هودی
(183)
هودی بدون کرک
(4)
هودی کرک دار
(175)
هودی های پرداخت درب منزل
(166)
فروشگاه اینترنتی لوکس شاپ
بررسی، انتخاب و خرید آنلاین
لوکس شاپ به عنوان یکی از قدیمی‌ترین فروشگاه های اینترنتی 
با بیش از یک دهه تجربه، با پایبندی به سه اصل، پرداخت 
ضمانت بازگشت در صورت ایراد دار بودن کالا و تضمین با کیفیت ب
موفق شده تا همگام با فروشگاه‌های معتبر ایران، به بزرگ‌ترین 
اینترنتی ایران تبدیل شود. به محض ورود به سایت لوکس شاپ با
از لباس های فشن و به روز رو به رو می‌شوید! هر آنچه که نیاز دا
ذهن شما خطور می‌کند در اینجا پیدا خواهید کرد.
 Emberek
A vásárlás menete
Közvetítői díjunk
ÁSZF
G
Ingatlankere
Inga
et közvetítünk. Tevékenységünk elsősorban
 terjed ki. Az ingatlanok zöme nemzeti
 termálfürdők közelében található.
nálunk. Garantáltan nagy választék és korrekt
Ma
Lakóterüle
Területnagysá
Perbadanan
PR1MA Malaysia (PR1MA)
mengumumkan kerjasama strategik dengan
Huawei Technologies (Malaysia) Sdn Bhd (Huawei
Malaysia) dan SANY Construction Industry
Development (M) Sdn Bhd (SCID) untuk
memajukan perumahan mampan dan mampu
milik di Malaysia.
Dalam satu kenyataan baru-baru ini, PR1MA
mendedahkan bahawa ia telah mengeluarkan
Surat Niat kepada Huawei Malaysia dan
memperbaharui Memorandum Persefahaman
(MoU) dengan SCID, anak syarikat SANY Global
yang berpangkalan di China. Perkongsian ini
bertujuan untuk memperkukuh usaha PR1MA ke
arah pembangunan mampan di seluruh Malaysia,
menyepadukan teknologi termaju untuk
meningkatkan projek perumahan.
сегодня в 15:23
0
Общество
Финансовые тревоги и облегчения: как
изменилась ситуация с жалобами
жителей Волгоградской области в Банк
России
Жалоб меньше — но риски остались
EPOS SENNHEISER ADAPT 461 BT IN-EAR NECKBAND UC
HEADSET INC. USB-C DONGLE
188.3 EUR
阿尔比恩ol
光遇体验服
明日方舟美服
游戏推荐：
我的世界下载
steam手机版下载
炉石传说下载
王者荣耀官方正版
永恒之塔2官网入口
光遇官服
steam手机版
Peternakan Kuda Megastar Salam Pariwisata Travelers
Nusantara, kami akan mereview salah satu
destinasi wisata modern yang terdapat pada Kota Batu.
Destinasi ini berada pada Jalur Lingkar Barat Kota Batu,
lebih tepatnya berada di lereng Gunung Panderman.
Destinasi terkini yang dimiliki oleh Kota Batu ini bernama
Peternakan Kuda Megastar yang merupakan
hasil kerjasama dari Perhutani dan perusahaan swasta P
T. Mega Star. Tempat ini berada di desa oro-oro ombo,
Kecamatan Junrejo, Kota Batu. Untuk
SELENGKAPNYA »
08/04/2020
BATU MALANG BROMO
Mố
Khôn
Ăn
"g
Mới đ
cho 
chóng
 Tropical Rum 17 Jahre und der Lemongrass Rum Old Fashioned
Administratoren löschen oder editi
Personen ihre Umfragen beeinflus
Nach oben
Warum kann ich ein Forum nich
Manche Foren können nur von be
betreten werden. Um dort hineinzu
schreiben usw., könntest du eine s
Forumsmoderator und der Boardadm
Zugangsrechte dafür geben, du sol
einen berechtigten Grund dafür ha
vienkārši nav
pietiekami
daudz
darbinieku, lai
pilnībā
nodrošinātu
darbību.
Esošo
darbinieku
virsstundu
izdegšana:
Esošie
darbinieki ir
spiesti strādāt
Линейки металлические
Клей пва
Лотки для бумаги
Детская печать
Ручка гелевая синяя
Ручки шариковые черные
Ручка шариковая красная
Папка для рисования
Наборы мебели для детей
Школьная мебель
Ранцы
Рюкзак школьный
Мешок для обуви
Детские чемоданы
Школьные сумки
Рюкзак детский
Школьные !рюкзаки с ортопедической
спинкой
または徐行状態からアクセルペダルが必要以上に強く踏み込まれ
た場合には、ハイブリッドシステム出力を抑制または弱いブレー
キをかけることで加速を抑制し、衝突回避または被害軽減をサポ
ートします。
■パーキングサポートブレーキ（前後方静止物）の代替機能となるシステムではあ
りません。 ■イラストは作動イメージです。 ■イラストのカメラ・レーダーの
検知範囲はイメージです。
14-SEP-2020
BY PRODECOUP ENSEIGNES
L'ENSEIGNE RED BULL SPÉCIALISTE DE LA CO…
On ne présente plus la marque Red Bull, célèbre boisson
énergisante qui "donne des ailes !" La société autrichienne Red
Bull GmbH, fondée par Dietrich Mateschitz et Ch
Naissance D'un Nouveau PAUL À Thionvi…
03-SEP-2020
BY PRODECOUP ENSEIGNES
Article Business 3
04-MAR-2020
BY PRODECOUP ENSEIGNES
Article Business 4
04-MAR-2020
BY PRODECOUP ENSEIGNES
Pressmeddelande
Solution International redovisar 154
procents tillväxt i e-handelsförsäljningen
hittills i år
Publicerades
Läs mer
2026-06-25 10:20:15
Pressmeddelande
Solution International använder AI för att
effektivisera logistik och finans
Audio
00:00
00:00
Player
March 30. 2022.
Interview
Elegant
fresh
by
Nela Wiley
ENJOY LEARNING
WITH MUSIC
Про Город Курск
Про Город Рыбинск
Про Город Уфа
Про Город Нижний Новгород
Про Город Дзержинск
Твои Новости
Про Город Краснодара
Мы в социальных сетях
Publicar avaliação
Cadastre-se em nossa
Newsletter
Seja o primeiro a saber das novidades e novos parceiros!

--- --- ---

**Task details**
Set down the listing above in full, please, exactly as it appears.

**Answer for this exercise**
هودی
(183)
هودی بدون کرک
(4)
هودی کرک دار
(175)
هودی های پرداخت درب منزل
(166)
فروشگاه اینترنتی لوکس شاپ
بررسی، انتخاب و خرید آنلاین
لوکس شاپ به عنوان یکی از قدیمی‌ترین فروشگاه های اینترنتی 
با بیش از یک دهه تجربه، با پایبندی به سه اصل، پرداخت 
ضمانت بازگشت در صورت ایراد دار بودن کالا و تضمین با کیفیت ب
موفق شده تا همگام با فروشگاه‌های معتبر ایران، به بزرگ‌ترین 
اینترنتی ایران تبدیل شود. به محض ورود به سایت لوکس شاپ با
از لباس های فشن و به روز رو به رو می‌شوید! هر آنچه که نیاز دا
ذهن شما خطور می‌کند در اینجا پیدا خواهید کرد.
 Emberek
A vásárlás menete
Közvetítői díjunk
ÁSZF
G
Ingatlankere
Inga
et közvetítünk. Tevékenységünk elsősorban
 terjed ki. Az ingatlanok zöme nemzeti
 termálfürdők közelében található.
nálunk. Garantáltan nagy választék és korrekt
Ma
Lakóterüle
Területnagysá
Perbadanan
PR1MA Malaysia (PR1MA)
mengumumkan kerjasama strategik dengan
Huawei Technologies (Malaysia) Sdn Bhd (Huawei
Malaysia) dan SANY Construction Industry
Development (M) Sdn Bhd (SCID) untuk
memajukan perumahan mampan dan mampu
milik di Malaysia.
Dalam satu kenyataan baru-baru ini, PR1MA
mendedahkan bahawa ia telah mengeluarkan
Surat Niat kepada Huawei Malaysia dan
memperbaharui Memorandum Persefahaman
(MoU) dengan SCID, anak syarikat SANY Global
yang berpangkalan di China. Perkongsian ini
bertujuan untuk memperkukuh usaha PR1MA ke
arah pembangunan mampan di seluruh Malaysia,
menyepadukan teknologi termaju untuk
meningkatkan projek perumahan.
сегодня в 15:23
0
Общество
Финансовые тревоги и облегчения: как
изменилась ситуация с жалобами
жителей Волгоградской области в Банк
России
Жалоб меньше — но риски остались
EPOS SENNHEISER ADAPT 461 BT IN-EAR NECKBAND UC
HEADSET INC. USB-C DONGLE
188.3 EUR
阿尔比恩ol
光遇体验服
明日方舟美服
游戏推荐：
我的世界下载
steam手机版下载
炉石传说下载
王者荣耀官方正版
永恒之塔2官网入口
光遇官服
steam手机版
Peternakan Kuda Megastar Salam Pariwisata Travelers
Nusantara, kami akan mereview salah satu
destinasi wisata modern yang terdapat pada Kota Batu.
Destinasi ini berada pada Jalur Lingkar Barat Kota Batu,
lebih tepatnya berada di lereng Gunung Panderman.
Destinasi terkini yang dimiliki oleh Kota Batu ini bernama
Peternakan Kuda Megastar yang merupakan
hasil kerjasama dari Perhutani dan perusahaan swasta P
T. Mega Star. Tempat ini berada di desa oro-oro ombo,
Kecamatan Junrejo, Kota Batu. Untuk
SELENGKAPNYA »
08/04/2020
BATU MALANG BROMO
Mố
Khôn
Ăn
"g
Mới đ
cho 
chóng
 Tropical Rum 17 Jahre und der Lemongrass Rum Old Fashioned
Administratoren löschen oder editi
Personen ihre Umfragen beeinflus
Nach oben
Warum kann ich ein Forum nich
Manche Foren können nur von be
betreten werden. Um dort hineinzu
schreiben usw., könntest du eine s
Forumsmoderator und der Boardadm
Zugangsrechte dafür geben, du sol
einen berechtigten Grund dafür ha
vienkārši nav
pietiekami
daudz
darbinieku, lai
pilnībā
nodrošinātu
darbību.
Esošo
darbinieku
virsstundu
izdegšana:
Esošie
darbinieki ir
spiesti strādāt
Линейки металлические
Клей пва
Лотки для бумаги
Детская печать
Ручка гелевая синяя
Ручки шариковые черные
Ручка шариковая красная
Папка для рисования
Наборы мебели для детей
Школьная мебель
Ранцы
Рюкзак школьный
Мешок для обуви
Детские чемоданы
Школьные сумки
Рюкзак детский
Школьные !рюкзаки с ортопедической
спинкой
または徐行状態からアクセルペダルが必要以上に強く踏み込まれ
た場合には、ハイブリッドシステム出力を抑制または弱いブレー
キをかけることで加速を抑制し、衝突回避または被害軽減をサポ
ートします。
■パーキングサポートブレーキ（前後方静止物）の代替機能となるシステムではあ
りません。 ■イラストは作動イメージです。 ■イラストのカメラ・レーダーの
検知範囲はイメージです。
14-SEP-2020
BY PRODECOUP ENSEIGNES
L'ENSEIGNE RED BULL SPÉCIALISTE DE LA CO…
On ne présente plus la marque Red Bull, célèbre boisson
énergisante qui "donne des ailes !" La société autrichienne Red
Bull GmbH, fondée par Dietrich Mateschitz et Ch
Naissance D'un Nouveau PAUL À Thionvi…
03-SEP-2020
BY PRODECOUP ENSEIGNES
Article Business 3
04-MAR-2020
BY PRODECOUP ENSEIGNES
Article Business 4
04-MAR-2020
BY PRODECOUP ENSEIGNES
Pressmeddelande
Solution International redovisar 154
procents tillväxt i e-handelsförsäljningen
hittills i år
Publicerades
Läs mer
2026-06-25 10:20:15
Pressmeddelande
Solution International använder AI för att
effektivisera logistik och finans
Audio
00:00
00:00
Player
March 30. 2022.
Interview
Elegant
fresh
by
Nela Wiley
ENJOY LEARNING
WITH MUSIC
Про Город Курск
Про Город Рыбинск
Про Город Уфа
Про Город Нижний Новгород
Про Город Дзержинск
Твои Новости
Про Город Краснодара
Мы в социальных сетях
Publicar avaliação
Cadastre-se em nossa
Newsletter
Seja o primeiro a saber das novidades e novos parceiros!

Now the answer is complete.